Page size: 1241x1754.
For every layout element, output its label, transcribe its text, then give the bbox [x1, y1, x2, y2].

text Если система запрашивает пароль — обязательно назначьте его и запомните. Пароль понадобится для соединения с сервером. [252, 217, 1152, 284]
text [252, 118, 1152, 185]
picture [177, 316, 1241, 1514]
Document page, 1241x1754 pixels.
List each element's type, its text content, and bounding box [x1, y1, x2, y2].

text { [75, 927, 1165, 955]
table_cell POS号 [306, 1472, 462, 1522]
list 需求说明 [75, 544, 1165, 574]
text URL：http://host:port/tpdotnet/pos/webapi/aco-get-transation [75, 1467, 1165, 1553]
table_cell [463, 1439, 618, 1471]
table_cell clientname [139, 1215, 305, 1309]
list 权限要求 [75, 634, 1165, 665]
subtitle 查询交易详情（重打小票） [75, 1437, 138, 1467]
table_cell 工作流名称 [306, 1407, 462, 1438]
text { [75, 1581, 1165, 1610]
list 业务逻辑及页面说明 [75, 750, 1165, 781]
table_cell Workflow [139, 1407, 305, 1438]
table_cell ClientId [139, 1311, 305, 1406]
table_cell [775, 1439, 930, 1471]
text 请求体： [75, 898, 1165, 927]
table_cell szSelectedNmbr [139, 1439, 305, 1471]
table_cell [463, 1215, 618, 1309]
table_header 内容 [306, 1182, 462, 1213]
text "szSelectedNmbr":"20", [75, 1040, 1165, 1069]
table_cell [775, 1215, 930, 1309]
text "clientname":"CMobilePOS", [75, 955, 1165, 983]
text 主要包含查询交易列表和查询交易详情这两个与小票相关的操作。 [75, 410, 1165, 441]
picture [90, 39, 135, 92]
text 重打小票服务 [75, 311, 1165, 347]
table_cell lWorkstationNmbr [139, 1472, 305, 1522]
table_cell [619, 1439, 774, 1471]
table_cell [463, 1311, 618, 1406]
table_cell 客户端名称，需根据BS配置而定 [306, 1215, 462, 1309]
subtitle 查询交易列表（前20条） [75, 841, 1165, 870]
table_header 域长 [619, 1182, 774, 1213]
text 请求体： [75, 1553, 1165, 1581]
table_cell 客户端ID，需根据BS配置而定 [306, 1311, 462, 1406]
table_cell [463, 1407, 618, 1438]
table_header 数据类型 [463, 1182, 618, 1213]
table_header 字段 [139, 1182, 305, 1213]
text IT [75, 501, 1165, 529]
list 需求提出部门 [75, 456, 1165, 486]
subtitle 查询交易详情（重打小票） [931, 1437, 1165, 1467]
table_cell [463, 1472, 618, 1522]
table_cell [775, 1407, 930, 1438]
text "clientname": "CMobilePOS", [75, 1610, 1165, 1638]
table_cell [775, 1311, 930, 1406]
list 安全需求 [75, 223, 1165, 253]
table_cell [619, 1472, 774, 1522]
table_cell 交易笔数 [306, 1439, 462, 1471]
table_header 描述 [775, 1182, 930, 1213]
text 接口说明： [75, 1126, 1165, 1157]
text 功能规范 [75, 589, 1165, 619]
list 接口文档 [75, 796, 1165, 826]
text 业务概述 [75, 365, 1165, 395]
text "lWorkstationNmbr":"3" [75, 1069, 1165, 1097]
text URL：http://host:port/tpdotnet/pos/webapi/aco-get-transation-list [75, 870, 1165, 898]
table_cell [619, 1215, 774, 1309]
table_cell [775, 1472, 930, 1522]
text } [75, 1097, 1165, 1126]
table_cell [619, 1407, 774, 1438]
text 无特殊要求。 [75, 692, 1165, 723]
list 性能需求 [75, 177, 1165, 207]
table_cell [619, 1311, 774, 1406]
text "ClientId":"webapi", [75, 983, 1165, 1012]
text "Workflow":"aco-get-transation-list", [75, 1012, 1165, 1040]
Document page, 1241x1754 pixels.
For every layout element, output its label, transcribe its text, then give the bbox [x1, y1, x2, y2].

+++++

→ WORK REQUEST: Copy the listing in full, and keep every word exactly as it is.

→ EXPECTED ANSWER:
Page size: 1241x1754.
For every layout element, output its label, transcribe its text, then give the bbox [x1, y1, x2, y2].

text Если система запрашивает пароль — обязательно назначьте его и запомните. Пароль понадобится для соединения с сервером. [252, 217, 1152, 284]
text [252, 118, 1152, 185]
picture [177, 316, 1241, 1514]
Document page, 1241x1754 pixels.
List each element's type, its text content, and bounding box [x1, y1, x2, y2].

text { [75, 927, 1165, 955]
table_cell POS号 [306, 1472, 462, 1522]
list 需求说明 [75, 544, 1165, 574]
text URL：http://host:port/tpdotnet/pos/webapi/aco-get-transation [75, 1467, 1165, 1553]
table_cell [463, 1439, 618, 1471]
table_cell clientname [139, 1215, 305, 1309]
list 权限要求 [75, 634, 1165, 665]
subtitle 查询交易详情（重打小票） [75, 1437, 138, 1467]
table_cell 工作流名称 [306, 1407, 462, 1438]
text { [75, 1581, 1165, 1610]
list 业务逻辑及页面说明 [75, 750, 1165, 781]
table_cell Workflow [139, 1407, 305, 1438]
table_cell ClientId [139, 1311, 305, 1406]
table_cell [775, 1439, 930, 1471]
text 请求体： [75, 898, 1165, 927]
table_cell szSelectedNmbr [139, 1439, 305, 1471]
table_cell [463, 1215, 618, 1309]
table_header 内容 [306, 1182, 462, 1213]
text "szSelectedNmbr":"20", [75, 1040, 1165, 1069]
table_cell [775, 1215, 930, 1309]
text "clientname":"CMobilePOS", [75, 955, 1165, 983]
text 主要包含查询交易列表和查询交易详情这两个与小票相关的操作。 [75, 410, 1165, 441]
picture [90, 39, 135, 92]
text 重打小票服务 [75, 311, 1165, 347]
table_cell lWorkstationNmbr [139, 1472, 305, 1522]
table_cell [619, 1439, 774, 1471]
table_cell [463, 1311, 618, 1406]
table_cell 客户端名称，需根据BS配置而定 [306, 1215, 462, 1309]
subtitle 查询交易列表（前20条） [75, 841, 1165, 870]
table_header 域长 [619, 1182, 774, 1213]
text 请求体： [75, 1553, 1165, 1581]
table_cell 客户端ID，需根据BS配置而定 [306, 1311, 462, 1406]
table_cell [463, 1407, 618, 1438]
table_header 数据类型 [463, 1182, 618, 1213]
table_header 字段 [139, 1182, 305, 1213]
text IT [75, 501, 1165, 529]
list 需求提出部门 [75, 456, 1165, 486]
subtitle 查询交易详情（重打小票） [931, 1437, 1165, 1467]
table_cell [463, 1472, 618, 1522]
table_cell [775, 1407, 930, 1438]
text "clientname": "CMobilePOS", [75, 1610, 1165, 1638]
table_cell [775, 1311, 930, 1406]
list 安全需求 [75, 223, 1165, 253]
table_cell [619, 1472, 774, 1522]
table_cell 交易笔数 [306, 1439, 462, 1471]
table_header 描述 [775, 1182, 930, 1213]
text 接口说明： [75, 1126, 1165, 1157]
text 功能规范 [75, 589, 1165, 619]
list 接口文档 [75, 796, 1165, 826]
text 业务概述 [75, 365, 1165, 395]
text "lWorkstationNmbr":"3" [75, 1069, 1165, 1097]
text URL：http://host:port/tpdotnet/pos/webapi/aco-get-transation-list [75, 870, 1165, 898]
table_cell [619, 1215, 774, 1309]
table_cell [775, 1472, 930, 1522]
text } [75, 1097, 1165, 1126]
table_cell [619, 1407, 774, 1438]
text 无特殊要求。 [75, 692, 1165, 723]
list 性能需求 [75, 177, 1165, 207]
table_cell [619, 1311, 774, 1406]
text "ClientId":"webapi", [75, 983, 1165, 1012]
text "Workflow":"aco-get-transation-list", [75, 1012, 1165, 1040]
Document page, 1241x1754 pixels.
For every layout element, output its label, transcribe its text, then give the bbox [x1, y1, x2, y2].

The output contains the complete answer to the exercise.